What to work on
Look below for the line with "AP CS Courses" and the line with "has some perks, too. The Kindergarten". Copy exactly those two lines and every line between, but not the pictures.

[Page-level text extractions]
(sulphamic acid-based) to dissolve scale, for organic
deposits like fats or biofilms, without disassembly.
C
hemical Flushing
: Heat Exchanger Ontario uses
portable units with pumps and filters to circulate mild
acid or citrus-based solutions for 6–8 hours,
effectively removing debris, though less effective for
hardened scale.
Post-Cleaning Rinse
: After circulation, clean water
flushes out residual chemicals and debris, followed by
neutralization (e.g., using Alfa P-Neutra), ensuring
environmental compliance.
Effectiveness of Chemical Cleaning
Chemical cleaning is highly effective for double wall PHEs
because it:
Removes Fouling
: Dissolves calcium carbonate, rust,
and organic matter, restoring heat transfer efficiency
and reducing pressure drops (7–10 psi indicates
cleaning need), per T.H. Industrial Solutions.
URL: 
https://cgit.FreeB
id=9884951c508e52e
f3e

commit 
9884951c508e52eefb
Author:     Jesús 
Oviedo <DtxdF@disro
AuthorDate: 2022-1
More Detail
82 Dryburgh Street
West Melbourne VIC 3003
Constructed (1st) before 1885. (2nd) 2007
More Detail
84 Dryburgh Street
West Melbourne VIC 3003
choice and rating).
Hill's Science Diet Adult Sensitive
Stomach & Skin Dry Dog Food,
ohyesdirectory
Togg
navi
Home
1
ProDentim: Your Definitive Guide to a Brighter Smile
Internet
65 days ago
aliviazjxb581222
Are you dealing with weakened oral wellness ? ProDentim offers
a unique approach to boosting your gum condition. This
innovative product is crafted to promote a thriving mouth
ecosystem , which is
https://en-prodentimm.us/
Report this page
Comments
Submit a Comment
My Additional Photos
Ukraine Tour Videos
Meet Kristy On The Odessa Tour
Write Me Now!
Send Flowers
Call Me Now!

--

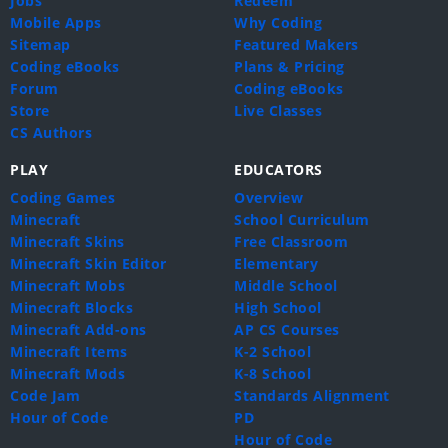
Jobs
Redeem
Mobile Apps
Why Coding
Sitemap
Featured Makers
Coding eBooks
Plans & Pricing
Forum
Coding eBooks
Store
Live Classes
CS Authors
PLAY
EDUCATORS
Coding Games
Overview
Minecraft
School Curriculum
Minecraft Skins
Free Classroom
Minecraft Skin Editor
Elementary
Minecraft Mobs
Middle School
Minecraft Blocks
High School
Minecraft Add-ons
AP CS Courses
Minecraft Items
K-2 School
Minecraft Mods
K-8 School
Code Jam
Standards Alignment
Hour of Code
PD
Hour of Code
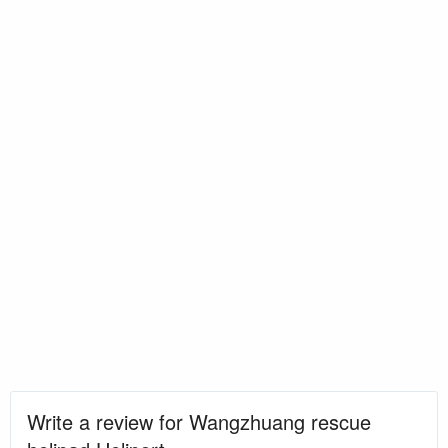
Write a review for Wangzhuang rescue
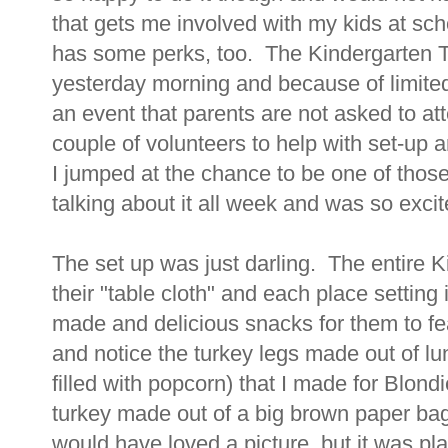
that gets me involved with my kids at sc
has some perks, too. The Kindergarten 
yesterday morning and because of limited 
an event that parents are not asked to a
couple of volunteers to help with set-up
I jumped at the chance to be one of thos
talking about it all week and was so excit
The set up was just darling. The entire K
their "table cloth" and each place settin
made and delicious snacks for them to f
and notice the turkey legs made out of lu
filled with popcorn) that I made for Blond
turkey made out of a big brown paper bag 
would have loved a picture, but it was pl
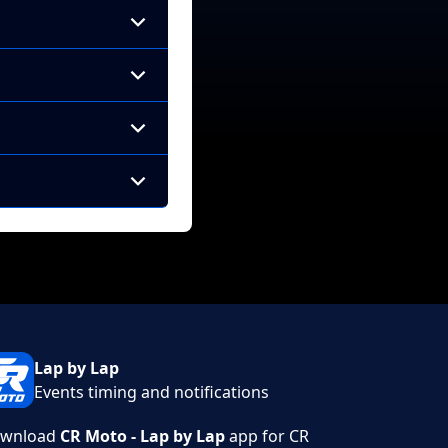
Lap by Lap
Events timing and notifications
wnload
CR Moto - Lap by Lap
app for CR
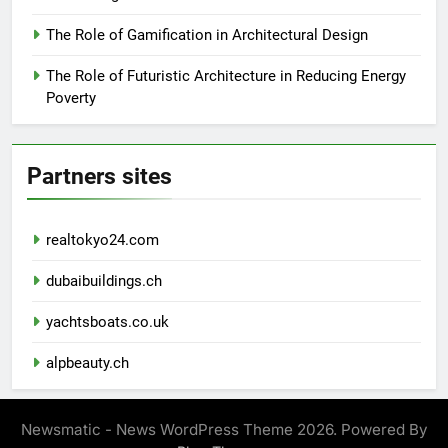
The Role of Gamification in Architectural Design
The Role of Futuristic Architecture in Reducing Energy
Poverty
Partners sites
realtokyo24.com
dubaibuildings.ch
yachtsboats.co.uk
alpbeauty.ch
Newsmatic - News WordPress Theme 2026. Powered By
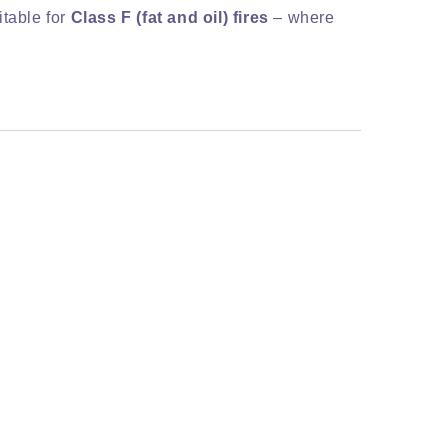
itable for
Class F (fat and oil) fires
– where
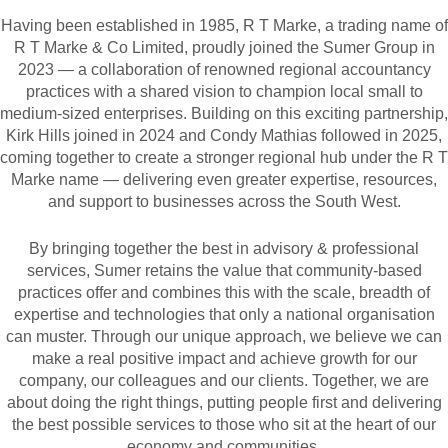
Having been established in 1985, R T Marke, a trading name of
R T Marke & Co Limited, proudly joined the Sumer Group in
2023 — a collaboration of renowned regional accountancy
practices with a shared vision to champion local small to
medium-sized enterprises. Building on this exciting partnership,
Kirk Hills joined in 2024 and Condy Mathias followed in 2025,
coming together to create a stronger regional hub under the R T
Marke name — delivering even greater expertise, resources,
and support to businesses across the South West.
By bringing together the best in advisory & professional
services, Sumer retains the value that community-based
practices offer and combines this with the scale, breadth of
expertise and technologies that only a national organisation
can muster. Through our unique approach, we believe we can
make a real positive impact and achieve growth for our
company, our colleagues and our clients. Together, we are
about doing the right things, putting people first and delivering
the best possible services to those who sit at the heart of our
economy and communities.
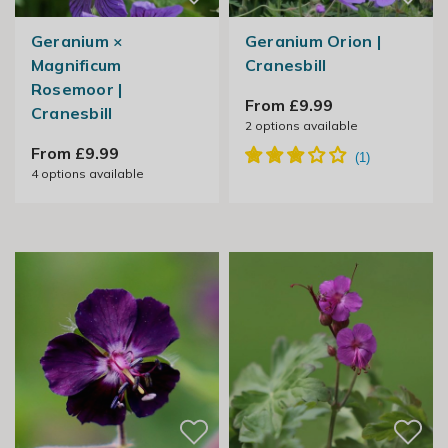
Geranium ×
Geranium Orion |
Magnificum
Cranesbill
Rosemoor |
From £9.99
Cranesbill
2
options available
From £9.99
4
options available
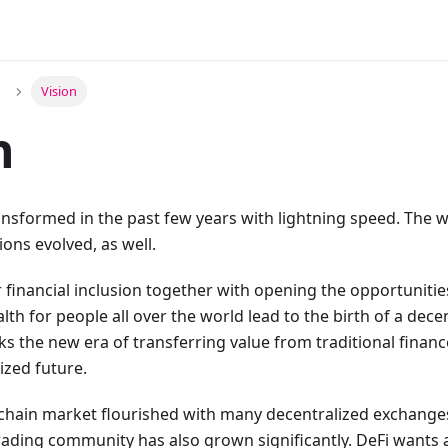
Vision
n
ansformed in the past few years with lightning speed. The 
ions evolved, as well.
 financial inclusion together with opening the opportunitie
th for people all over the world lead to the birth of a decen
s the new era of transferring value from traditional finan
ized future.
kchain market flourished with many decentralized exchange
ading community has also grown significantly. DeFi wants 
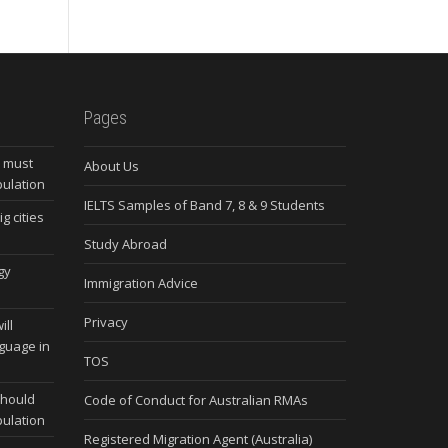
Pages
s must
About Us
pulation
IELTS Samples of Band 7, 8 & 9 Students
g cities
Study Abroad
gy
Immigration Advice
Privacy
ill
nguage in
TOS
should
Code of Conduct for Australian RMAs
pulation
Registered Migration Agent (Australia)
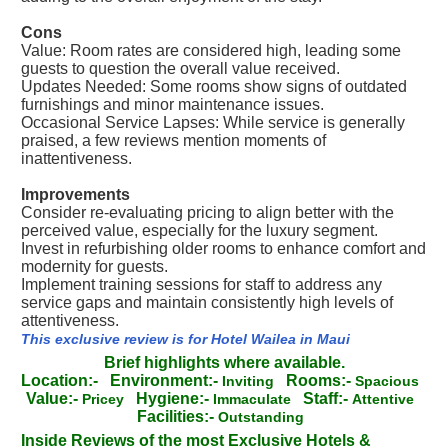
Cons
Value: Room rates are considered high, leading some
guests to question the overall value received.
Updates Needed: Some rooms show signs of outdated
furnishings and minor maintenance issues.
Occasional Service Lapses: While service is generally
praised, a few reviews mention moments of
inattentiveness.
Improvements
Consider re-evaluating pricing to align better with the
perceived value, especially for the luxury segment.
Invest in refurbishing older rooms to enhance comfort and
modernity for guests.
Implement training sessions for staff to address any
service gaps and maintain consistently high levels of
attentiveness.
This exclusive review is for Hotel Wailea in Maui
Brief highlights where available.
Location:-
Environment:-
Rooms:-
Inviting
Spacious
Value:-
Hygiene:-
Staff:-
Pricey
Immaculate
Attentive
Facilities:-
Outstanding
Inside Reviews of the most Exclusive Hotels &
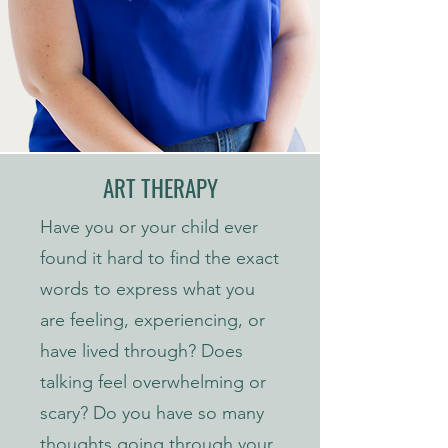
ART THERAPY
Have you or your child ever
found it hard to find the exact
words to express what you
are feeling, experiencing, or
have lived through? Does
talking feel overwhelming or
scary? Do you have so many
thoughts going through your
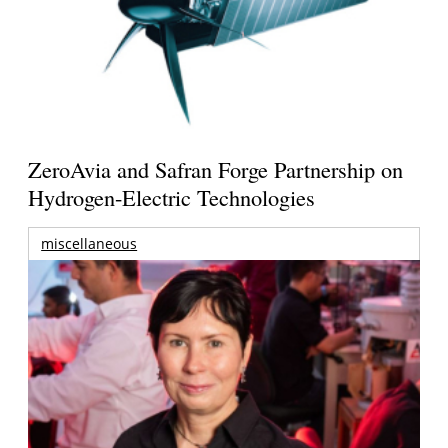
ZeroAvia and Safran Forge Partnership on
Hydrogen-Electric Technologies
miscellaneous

Task response
AP CS Courses
Minecraft Items
K-2 School
Minecraft Mods
K-8 School
Code Jam
Standards Alignment
Hour of Code
PD
Hour of Code
Write a review for Wangzhuang rescue
that gets me involved with my kids at sc
has some perks, too. The Kindergarten 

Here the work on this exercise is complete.